• **TASK 1**:
From the pull request text, return the passage starting with "Moved warm-up from" and going on through "the actual loading.", word for word.

• **DOCUMENT EXTRACT**:
BEGIN

Move warm-up from session to runner #4262

ElenaKhaustova · 2024-10-28T17:29:13Z

Description

Relates to #3935 - step 5 in the proposed solution

Development notes

Moved warm-up from the session to the AbstractRunner before we call _run() and made this logic common for all runners. This simplified the logic as now it's common for all runners and all the patterns are resolved before the pipeline run.

We added a unit test with dataset patterns to check that ThreadRunner is not failing with a Dataset 'name' has already been registered error. In the test, we check that the dataset was registered at the warm-up, and we successfully passed to loading it, though we do not do the actual loading.

We tried to make the full test with actual data loading — 208a24b. But we faced a problem where the first thread was trying to load data before it was created — https://github.com/kedro-org/kedro/actions/runs/11562442829/job/32183629244. This happened mostly at the CI for the latest Python versions only and was hard to reproduce locally. We tried some checks if the file exists before calling run() but it didn't help. So, we changed the test to the current one to exclude data creation.

Developer Certificate of Origin

We need all contributions to comply with the Developer Certificate of Origin (DCO). All commits must be signed off by including a Signed-off-by line in the commit message. See our wiki for guidance.

If your PR is blocked due to unsigned commits, then you must follow the instructions under "Rebase the branch" on the GitHub Checks page for your PR. This will retroactively add the sign-off to all unsigned commits and allow the DCO check to pass.

END

(Collected data entries)
BEGIN

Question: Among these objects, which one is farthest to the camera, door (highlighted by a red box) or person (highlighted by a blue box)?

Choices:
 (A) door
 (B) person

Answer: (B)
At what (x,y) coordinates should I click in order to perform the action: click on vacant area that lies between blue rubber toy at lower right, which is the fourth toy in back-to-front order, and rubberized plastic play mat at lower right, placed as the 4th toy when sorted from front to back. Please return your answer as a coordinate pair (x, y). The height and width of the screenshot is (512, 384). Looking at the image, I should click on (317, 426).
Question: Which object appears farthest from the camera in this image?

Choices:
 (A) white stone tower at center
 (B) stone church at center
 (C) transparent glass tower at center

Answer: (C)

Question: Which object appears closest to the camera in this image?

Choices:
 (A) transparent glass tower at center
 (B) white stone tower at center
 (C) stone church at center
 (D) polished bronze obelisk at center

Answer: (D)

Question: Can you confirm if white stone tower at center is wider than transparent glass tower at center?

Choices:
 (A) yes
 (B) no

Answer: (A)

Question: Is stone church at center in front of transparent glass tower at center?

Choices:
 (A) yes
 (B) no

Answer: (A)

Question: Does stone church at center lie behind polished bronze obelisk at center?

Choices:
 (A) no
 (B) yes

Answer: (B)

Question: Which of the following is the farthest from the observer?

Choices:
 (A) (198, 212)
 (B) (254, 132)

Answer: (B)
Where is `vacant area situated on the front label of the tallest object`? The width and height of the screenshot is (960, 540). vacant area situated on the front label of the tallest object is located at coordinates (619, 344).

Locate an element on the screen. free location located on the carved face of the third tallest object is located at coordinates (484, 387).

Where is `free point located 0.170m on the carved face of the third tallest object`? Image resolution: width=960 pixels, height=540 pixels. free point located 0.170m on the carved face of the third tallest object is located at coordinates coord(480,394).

END

• **TASK 2**:
Retype, unchanged, the lines in the records starting with the line with "Question: Can you" and going on through the line with "Locate an element".

• **TASK RESPONSE 1**:
Moved warm-up from the session to the AbstractRunner before we call _run() and made this logic common for all runners. This simplified the logic as now it's common for all runners and all the patterns are resolved before the pipeline run.

We added a unit test with dataset patterns to check that ThreadRunner is not failing with a Dataset 'name' has already been registered error. In the test, we check that the dataset was registered at the warm-up, and we successfully passed to loading it, though we do not do the actual loading.

• **TASK RESPONSE 2**:
Question: Can you confirm if white stone tower at center is wider than transparent glass tower at center?

Choices:
 (A) yes
 (B) no

Answer: (A)

Question: Is stone church at center in front of transparent glass tower at center?

Choices:
 (A) yes
 (B) no

Answer: (A)

Question: Does stone church at center lie behind polished bronze obelisk at center?

Choices:
 (A) no
 (B) yes

Answer: (B)

Question: Which of the following is the farthest from the observer?

Choices:
 (A) (198, 212)
 (B) (254, 132)

Answer: (B)
Where is `vacant area situated on the front label of the tallest object`? The width and height of the screenshot is (960, 540). vacant area situated on the front label of the tallest object is located at coordinates (619, 344).

Locate an element on the screen. free location located on the carved face of the third tallest object is located at coordinates (484, 387).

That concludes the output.